(Dataset records)
☆ ☆ ☆ ☆

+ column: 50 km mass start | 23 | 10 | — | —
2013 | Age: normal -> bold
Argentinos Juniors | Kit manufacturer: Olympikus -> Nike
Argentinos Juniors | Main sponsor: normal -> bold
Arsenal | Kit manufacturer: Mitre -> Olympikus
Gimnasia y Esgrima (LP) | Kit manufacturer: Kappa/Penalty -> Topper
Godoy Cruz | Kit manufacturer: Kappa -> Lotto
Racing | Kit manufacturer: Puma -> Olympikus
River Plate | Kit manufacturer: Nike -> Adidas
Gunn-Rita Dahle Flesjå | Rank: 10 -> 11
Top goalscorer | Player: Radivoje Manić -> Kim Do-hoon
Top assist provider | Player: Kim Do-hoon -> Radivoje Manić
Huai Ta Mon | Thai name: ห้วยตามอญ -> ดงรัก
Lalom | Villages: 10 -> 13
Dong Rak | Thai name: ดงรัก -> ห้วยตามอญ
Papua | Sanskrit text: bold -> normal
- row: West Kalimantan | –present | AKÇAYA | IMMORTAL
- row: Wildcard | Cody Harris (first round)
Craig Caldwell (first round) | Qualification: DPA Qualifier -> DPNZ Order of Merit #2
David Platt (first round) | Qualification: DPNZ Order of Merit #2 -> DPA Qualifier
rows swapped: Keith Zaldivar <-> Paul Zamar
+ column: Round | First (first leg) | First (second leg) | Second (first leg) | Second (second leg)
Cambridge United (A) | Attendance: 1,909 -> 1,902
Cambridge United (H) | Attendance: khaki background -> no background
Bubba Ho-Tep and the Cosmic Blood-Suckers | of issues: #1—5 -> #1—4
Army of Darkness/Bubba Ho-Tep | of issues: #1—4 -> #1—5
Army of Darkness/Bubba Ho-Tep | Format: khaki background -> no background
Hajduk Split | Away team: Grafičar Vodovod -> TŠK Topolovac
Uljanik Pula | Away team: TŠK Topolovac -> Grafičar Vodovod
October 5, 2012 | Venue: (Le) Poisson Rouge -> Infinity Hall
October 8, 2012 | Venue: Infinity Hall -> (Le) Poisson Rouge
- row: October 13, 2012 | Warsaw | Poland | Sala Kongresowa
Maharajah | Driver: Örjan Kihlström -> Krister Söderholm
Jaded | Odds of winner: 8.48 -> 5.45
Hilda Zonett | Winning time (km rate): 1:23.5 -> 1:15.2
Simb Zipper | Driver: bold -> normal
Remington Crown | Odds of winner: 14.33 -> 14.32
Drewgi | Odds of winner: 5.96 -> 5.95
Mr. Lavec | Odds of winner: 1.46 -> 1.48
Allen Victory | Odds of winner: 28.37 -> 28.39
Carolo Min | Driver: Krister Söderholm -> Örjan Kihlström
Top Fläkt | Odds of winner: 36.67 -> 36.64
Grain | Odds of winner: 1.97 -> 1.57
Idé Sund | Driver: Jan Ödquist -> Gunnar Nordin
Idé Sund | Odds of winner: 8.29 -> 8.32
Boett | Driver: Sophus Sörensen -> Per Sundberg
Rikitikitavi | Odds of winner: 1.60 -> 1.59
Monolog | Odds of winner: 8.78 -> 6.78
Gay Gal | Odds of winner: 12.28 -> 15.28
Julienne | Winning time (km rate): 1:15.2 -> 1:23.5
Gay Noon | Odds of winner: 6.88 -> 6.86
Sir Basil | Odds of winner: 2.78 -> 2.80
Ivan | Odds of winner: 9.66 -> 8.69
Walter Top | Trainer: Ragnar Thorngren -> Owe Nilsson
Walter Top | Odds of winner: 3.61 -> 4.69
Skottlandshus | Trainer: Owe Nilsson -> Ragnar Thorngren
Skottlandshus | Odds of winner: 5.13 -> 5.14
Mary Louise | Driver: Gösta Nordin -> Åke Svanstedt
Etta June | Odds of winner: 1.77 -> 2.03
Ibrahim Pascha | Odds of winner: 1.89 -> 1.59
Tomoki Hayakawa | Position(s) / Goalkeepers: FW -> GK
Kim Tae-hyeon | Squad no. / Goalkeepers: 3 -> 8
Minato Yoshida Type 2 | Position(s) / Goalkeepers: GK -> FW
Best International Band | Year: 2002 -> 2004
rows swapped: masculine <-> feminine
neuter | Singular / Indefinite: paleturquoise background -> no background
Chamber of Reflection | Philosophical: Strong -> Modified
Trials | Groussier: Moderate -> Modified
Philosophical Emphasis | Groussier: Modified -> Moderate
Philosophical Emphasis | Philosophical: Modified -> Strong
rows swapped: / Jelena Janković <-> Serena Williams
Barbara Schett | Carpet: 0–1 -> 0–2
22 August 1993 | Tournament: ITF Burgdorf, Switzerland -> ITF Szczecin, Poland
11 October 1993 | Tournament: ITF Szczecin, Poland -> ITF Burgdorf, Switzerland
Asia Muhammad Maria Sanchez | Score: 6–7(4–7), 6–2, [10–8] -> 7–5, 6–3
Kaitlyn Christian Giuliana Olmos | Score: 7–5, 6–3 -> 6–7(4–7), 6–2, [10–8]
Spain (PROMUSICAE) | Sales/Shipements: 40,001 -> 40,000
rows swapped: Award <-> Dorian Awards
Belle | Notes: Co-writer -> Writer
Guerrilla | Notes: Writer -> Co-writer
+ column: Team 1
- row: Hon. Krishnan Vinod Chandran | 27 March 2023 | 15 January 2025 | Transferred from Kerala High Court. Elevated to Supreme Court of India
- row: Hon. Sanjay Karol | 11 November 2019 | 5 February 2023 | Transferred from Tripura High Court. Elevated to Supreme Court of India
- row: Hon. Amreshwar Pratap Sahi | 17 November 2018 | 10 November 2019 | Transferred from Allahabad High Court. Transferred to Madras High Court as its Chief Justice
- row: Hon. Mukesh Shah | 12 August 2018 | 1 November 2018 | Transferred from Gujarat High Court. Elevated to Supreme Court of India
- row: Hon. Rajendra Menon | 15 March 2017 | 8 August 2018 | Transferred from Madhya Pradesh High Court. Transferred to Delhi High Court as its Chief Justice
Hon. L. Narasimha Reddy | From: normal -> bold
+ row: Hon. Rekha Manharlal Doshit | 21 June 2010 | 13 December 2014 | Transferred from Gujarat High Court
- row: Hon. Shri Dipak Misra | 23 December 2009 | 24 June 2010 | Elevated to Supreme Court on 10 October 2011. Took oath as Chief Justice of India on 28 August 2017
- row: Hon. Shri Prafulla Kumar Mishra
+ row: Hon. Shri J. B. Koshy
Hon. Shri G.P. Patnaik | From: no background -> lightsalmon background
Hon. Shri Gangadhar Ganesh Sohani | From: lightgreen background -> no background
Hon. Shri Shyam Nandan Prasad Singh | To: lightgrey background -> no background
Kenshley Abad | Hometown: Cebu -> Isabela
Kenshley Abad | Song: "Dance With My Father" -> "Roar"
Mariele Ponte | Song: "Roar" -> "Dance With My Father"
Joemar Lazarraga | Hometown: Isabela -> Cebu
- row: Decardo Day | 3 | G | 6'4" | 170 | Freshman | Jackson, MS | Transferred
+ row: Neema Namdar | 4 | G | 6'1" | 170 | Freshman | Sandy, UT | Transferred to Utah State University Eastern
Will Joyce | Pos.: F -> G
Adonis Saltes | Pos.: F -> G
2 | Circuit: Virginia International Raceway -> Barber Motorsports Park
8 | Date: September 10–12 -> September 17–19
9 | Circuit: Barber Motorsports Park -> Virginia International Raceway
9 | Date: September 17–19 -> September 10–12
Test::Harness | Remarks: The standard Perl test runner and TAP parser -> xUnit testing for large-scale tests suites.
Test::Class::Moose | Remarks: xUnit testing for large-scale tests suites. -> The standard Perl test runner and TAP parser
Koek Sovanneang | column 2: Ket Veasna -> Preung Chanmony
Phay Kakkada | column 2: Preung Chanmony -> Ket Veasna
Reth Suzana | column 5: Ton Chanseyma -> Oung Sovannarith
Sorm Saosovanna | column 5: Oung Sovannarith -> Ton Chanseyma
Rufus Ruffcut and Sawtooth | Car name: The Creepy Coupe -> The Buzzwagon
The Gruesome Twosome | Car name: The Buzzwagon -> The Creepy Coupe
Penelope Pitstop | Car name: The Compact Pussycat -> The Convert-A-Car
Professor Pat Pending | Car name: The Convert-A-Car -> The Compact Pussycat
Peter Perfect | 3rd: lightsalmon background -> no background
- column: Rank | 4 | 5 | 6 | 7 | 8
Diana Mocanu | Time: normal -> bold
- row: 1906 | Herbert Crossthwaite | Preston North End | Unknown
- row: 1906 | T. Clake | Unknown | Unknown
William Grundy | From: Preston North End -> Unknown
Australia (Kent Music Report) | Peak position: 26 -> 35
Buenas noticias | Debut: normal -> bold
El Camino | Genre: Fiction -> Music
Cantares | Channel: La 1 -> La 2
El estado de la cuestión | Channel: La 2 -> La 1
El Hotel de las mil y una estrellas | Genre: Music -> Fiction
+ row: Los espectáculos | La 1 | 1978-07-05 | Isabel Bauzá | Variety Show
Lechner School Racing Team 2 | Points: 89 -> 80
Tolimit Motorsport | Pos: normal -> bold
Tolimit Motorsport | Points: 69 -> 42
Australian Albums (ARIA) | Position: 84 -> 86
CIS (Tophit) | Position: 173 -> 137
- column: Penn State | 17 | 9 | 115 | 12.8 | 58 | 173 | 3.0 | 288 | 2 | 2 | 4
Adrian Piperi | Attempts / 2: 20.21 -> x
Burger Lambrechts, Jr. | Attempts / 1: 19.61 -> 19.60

☆ ☆ ☆ ☆

Write out the items word for word, from the very first line through the line that contains "Top goalscorer |", including both of those lines.

+ column: 50 km mass start | 23 | 10 | — | —
2013 | Age: normal -> bold
Argentinos Juniors | Kit manufacturer: Olympikus -> Nike
Argentinos Juniors | Main sponsor: normal -> bold
Arsenal | Kit manufacturer: Mitre -> Olympikus
Gimnasia y Esgrima (LP) | Kit manufacturer: Kappa/Penalty -> Topper
Godoy Cruz | Kit manufacturer: Kappa -> Lotto
Racing | Kit manufacturer: Puma -> Olympikus
River Plate | Kit manufacturer: Nike -> Adidas
Gunn-Rita Dahle Flesjå | Rank: 10 -> 11
Top goalscorer | Player: Radivoje Manić -> Kim Do-hoon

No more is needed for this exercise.